Vaguely dredging up something I’d read at the Country Music Hall of Fame in Nashville some years past, I rhetorically mused to no one in particular, “Didn’t Bob Wills die a long time ago?” It certainly didn’t matter to these folks; the entire AARP-eligible population of the surrounding fifty-mile radius must have been queuing up in front of the Coleman to get a dose of the King of Western Swing’s ongoing legacy. Also present were our new friends from Deutschland, snapping photos of the theater’s ornate design.

“We can go inside?” they asked us, having seen our exit. We disclosed that we’d barely gotten in and out with our lives and it was likely too late for them, unless they wanted to purchase a ticket and spend an evening rocking and rolling with the Greatest Generation.

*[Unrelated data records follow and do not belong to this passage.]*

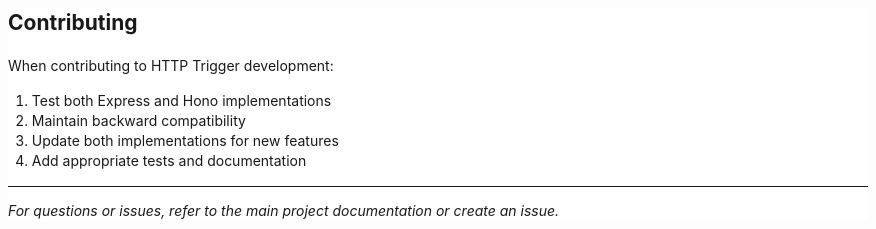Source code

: ## Contributing

When contributing to HTTP Trigger development:

1. Test both Express and Hono implementations
2. Maintain backward compatibility
3. Update both implementations for new features
4. Add appropriate tests and documentation

---

*For questions or issues, refer to the main project documentation or create an issue.*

“Honestly, it might be a fun time. It’s probably the most America you’ll get on your trip, which I’m sure is saying something,” I contributed. It was an intriguing idea, but they were due in Tulsa that night and didn’t like driving The Route after dark, for that defeated the purpose of their adventure. Conversing a bit more—Bea was thrilled to dust off her latent but serviceable German, having lived in Düsseldorf for several years as a kid—we learned that they’d started in Chicago and were planning to ride the entirety of the Mother Road to its terminus in Santa Monica, a two-week expedition, their excitement palpable. We then rattled off our itinerary, in which something was evidently lost in translation because it incurred them to ask, “You are getting married?” We practically raced each other to awkwardly rebut that notion with strained, high-pitched titters.

It was time to go our separate ways; even the lingering daylight that is afforded to those undertaking a long-haul sojourn in proximity to the estival solstice was beginning to taper. As it turned out, they’d parked their rented convertible (now that’s how to cruise Route 66 in style) directly in front of Bubble, so we trailed them for the final few blocks of Main Street. At a red light we bid safe travels out the window. They turned right, into the setting sun. We turned left, slipping back into Missouri thanks to the arbitrary disposition of imperialist boundary drawing: The border between what would be regarded as North and South in the western territories had been set at half a degree of latitude (approximately thirty-five miles) higher than the slavery/free division that had been determined as part of the Missouri Compromise of 1820, which itself was an extension of an imaginary line that had been plopped down dating back to 17th-century colonial charters.

Our drive was predominantly in silence as we briefly submitted to an expressway to squeeze what we could out of the sun’s waning beneficence. Perhaps the fatigue of what had developed into quite a distended day was starting to take its toll, though I surmised that Bea’s reticence might have also had a little bit to do with the Germans’ presumption of the quality of our relationship, exhuming intentionally suppressed thoughts and emotions and memories as if by the raging current of the Mississippi gushing over levees and sandbags.

We drifted south and east, the landscape transforming in front of our eyes. Hillocks, lacquered in velvety green, thrust up from the earth as open space shrank. The highway created its own contours in places, blasting through unwilling topography. We ditched the fast road once again. The new road wriggled and writhed, like the scrunched-up paper covering for a straw that’s been exposed to droplets of water in an attempt to entertain an impatient five-year-old at a restaurant. One-room churches and one-room schoolhouses, sometimes one and the same, would materialize and then get left behind in the gloaming. I could feel something seductive beneath the soil here. Without warning, a blue and white sign emerged out of the dusk, imploring us to BUCKLE UP FOR SAFETY but also, more importantly, inviting us into Arkansas.